While Apple claims that iPhone and iPad apps will also work on the M1 Mac, it is said to give app developers the freedom to choose whether or not to publish their apps on the Mac App Store. The app that was made private there is not available from the App Store, but it could be installed by backing up the software from the iPhone or iPad to the Mac using iMazing etc. and extracting the .IPA file from it. It has been reported that iOS apps such as Netflix, Instagram, and Facebook could actually run on Mac.
However, according to the US 9to5Mac, from the 15th (US local time), apps that are not published on the Mac App Store can no longer be installed. Apple has flipped the server-side switch needed to block the manual installation of iPhone and iPad apps on Apple Silicon Macs.
This change is stated to extend to the developer or public beta of macOS Big Sur 11.1 or macOS Big Sur 11.2. The only difference is that macOS Big Sur 11.2 Beta displays a specific error message like the title image (cannot be installed because the developer did not intend to run it on this platform).
On the other hand, when I try to sideload the iPhone / iPad app on an M1 Mac with macOS 11.1, the installation simply fails and the error “Try again later” is displayed.
However, the sideloaded apps will continue to work properly, and this change will only affect when installing a new app. It also states that it can be installed if you have previously downloaded the IPA file.
The change itself is made on the App Store system that delivers the actual .IPA file and is part of the API that manages the OS’s DRM (Digital Rights Management), so workarounds may be found in the future. The sex is expected to be low.

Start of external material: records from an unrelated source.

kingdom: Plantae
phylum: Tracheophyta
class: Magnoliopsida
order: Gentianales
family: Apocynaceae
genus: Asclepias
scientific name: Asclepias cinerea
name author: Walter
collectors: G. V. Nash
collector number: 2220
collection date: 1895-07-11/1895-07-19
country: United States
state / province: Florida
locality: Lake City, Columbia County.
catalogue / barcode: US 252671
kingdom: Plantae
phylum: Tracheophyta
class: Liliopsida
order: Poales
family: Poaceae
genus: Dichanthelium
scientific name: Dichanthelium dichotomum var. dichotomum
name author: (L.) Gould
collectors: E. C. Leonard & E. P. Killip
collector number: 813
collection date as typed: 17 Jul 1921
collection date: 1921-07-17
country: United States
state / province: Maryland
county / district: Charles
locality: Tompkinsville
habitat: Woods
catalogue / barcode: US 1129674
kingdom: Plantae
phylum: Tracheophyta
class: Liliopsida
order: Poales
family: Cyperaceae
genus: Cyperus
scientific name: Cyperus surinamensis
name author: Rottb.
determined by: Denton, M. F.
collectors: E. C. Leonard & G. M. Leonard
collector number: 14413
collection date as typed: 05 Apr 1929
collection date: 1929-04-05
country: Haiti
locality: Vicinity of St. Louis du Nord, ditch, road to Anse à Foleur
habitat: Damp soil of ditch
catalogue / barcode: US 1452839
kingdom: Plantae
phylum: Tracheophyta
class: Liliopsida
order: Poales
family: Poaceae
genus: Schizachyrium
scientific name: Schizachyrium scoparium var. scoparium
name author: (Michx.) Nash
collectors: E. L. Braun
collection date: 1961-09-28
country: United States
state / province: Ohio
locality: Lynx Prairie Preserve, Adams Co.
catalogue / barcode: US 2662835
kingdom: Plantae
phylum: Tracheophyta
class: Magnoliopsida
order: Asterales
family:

In the first place, the reason why the Mac App Store allowed app developers “freedom to publish” is that iPhone / iPad apps designed assuming the touch panel and screen of mobile devices are not optimized for desktop PCs and problems. Prohibiting sideloading may be a natural outcome, as there are speculations of concern or commercial reasons (such as separating Mac and iOS apps to prevent co-eating).
Rachel Maga is a technology journalist currently working at Globe Live Media agency. She has been in the Technology Journalism field for over 5 years now. Her life’s biggest milestone is the inside tour of Tesla Industries, which was gifted to her by the legend Elon Musk himself.